Jaitley promises fewer regulations to boost start-ups

Jaitley promises fewer regulations to boost start-ups

Jaitley promises fewer regulations to boost start-ups
Pledging to ease regulations to encourage start-up businesses, the government today indicated lowering long-term capital gains tax for new ventures in the Budget for the next fiscal.

Finance Minister Arun Jaitley said the efforts over the last few years have been "to restrict the role of the state, essentially as a facilitator" and the aim now is to reduce obstacles and make the tax regime friendlier.

"We have already worked on an entrepreneur-friendly taxation regime. There are some steps which can be taken up by notifications, which would be taken forthwith. Others require legislative provisions, which can only come as part of the Finance Bill when Budget is presented in order to create a friendly taxation regime for start-ups," he said.

Speaking at a start-up business conference attended by SoftBank head Masayoshi Son and Uber Chief Executive Travis Kalanick, he assured that both the banking system and the government will make the resources available to them.

"The Reserve Bank and the government, acting in tandem, are going to add to bankers' ability to lend with vigour and in greater amounts," he said.

Revenue Secretary Hasmukh Adhia said the Budget next month will address the anomaly of venture capital funds in unlisted companies attracting a long-term capital gains of 20 per cent compared with nil for investment in listed equities.

"If somebody is making hot investment is equity market, if he keeps it for one year, after one year there is zero capital gain. Compared with that, people who have been taking the risk of putting long-term equity investment in unlisted security, like in the case of start-up, they have to pay 20 per cent even after 3 years," Adhia said.

"Now this gap is too wide... I can assure you of this gap being bridged at the time of Budget." To promote start-ups, the finance minister said the government is easing the process of doing business.

"Another very significant difference of what makes it a landmark event is a final break or the ultimate break that you have with the conventional licence raj of India," Jaitley added.

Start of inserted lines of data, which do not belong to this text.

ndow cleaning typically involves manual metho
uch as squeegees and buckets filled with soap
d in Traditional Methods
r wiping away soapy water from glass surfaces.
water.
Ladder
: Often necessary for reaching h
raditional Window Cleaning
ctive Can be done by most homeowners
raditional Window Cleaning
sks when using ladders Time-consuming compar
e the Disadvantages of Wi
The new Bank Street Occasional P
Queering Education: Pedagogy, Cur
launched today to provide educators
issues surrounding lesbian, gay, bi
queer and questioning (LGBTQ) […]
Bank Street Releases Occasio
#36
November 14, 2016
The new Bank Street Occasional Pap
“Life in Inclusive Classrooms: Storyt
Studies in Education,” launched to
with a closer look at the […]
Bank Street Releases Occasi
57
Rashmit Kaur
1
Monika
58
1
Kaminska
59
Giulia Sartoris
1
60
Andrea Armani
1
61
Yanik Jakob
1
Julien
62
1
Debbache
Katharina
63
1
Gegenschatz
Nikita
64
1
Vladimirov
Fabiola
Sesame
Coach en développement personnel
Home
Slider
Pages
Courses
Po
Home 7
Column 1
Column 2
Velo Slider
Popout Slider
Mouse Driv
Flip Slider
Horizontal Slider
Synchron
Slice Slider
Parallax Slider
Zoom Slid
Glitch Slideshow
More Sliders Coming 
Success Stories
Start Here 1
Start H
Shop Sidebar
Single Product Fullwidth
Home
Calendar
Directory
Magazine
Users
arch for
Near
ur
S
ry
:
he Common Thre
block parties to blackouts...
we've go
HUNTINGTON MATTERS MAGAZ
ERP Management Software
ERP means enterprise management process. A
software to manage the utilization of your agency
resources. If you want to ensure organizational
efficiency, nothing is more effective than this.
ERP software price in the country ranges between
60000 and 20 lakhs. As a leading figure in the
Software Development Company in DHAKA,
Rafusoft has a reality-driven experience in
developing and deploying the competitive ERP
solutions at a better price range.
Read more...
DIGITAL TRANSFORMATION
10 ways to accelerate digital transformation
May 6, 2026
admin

Jaitley said Indian economy could only partially break off from the licence raj in 1991. "It was partial because... there was an invisible role of state, control over land permissions, foreign investment proposal and of course, unless the political nod came to venture into newer areas which involved a lot of capital, a lot of energy going into it, an entrepreneur or investor was normally reluctant," he said.

Adhia further said some other tax incentives to encourage start-up ecosystem such as rationalising service tax rules are also likely to be announced in the Budget, to be presented on February 29.

Speaking at the same event, Economic Affairs Secretary Shaktikanta Das said the Finance Ministry has held detailed discussions with the Reserve Bank over online filing of returns under FEMA.

"You will see very quick action on that which will facilitate online filing of returns," Das said. Referring to starting a company in India as a "Chakravyuh", Das said: "It's easier to get in than to get out.' The Bankruptcy and Insolvency law, he added, will create a vibrant credit market in India and provide an exit option to entrepreneurs.

On steps taken by the government to improve regulations for start-ups, Corporate Affairs Secretary Tapan Ray promised that his department is working on a software in which registration of new ventures would be made possible in 24 hours in the next couple of months.

"As of now, there is some complaint that it takes a long time to register companies. So, we are going through an action plan to revise the rules... remove rules which are irrelevant for start-ups," Ray said.

Asked how easy it is for a new-age company to come and list in India, Sebi member Prashant Saran said stock exchanges have a start-up platform called Institutional Trading Platform.

Sebi has done away with the detailed object clause for listing of start-ups which is otherwise required to be disclosed by other companies launching an IPO.